EXERCISE AIM - Quote the energy policy column word for word, from "Who'll answer them" to "much to say.", with both ends included.

DOCUMENT TEXT -
+-------+

POLLIE TICKLED: So much hot air in energy policy
LADIES and gentlemen of the media, the Prime Minister. Thank you. Welcome all and the topic of this morning's media conference is how I solved Australia's energy crisis. Tax. That is the solution to all our energy problems.
No, we are not adding a resources tax. No, we are not putting a carbon tax in.
Just let me finish and you can ask all the questions you want straight after I leave the room.
Who'll answer them after I leave the room? Er, Frottingbird or whatever his name is. No I am not joshing. He will. Oh, sorry, yes, that's right, Josh Frydenberg, the Minister Assisting the Prime Minister on Energy Matters.
Yes, he does think he's the Energy Minister but we can't all be that and I must say I look dashing in a hard hat making tough announcements.
Look, just give me a minute, I don't have much to offer, I mean much to say.
But here it is: If the states don't co-operate and get us out of the mess we created by letting all the gas go overseas, we will cut their GST share and withhold it and not let them play in the tax sandpit until they all behave.

+-------+

Rows from a dataset

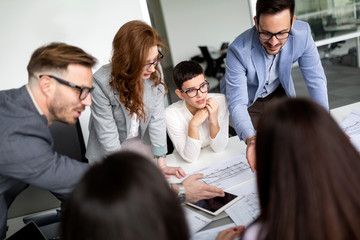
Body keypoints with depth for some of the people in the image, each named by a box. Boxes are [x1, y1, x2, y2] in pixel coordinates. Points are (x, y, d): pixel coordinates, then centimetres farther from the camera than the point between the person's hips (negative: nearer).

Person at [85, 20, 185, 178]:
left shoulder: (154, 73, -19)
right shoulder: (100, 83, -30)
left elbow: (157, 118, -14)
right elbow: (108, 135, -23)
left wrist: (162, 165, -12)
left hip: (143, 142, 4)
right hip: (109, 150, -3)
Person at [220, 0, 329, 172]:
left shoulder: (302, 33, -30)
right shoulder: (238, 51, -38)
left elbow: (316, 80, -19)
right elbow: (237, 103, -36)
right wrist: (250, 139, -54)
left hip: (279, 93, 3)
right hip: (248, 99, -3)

+-------+

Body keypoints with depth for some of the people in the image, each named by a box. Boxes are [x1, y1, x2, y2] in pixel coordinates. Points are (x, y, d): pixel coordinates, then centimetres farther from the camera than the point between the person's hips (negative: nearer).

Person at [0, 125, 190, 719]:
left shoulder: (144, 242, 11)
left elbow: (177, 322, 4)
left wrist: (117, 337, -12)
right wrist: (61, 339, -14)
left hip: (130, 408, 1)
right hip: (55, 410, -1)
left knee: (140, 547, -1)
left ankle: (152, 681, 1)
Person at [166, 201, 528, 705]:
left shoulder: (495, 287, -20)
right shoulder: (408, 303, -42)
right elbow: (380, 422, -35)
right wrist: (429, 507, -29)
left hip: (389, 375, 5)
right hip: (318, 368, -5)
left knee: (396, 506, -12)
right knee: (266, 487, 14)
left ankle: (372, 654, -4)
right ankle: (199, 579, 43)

+-------+

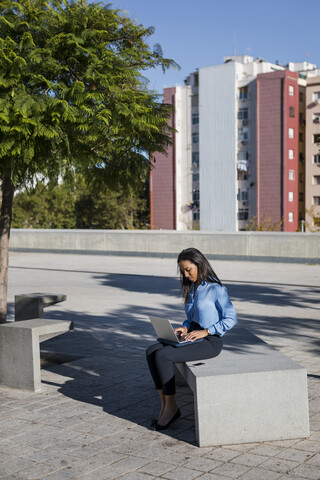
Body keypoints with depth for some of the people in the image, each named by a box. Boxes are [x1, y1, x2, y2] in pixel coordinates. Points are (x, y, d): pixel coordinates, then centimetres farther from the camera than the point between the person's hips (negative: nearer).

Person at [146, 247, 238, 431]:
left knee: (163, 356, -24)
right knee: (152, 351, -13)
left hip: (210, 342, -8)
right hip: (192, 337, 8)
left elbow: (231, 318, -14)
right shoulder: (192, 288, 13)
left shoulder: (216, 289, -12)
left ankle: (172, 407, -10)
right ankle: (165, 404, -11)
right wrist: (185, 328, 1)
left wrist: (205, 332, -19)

+-------+

WRITTEN ANSWER -
Who'll answer them after I leave the room? Er, Frottingbird or whatever his name is. No I am not joshing. He will. Oh, sorry, yes, that's right, Josh Frydenberg, the Minister Assisting the Prime Minister on Energy Matters.
Yes, he does think he's the Energy Minister but we can't all be that and I must say I look dashing in a hard hat making tough announcements.
Look, just give me a minute, I don't have much to offer, I mean much to say.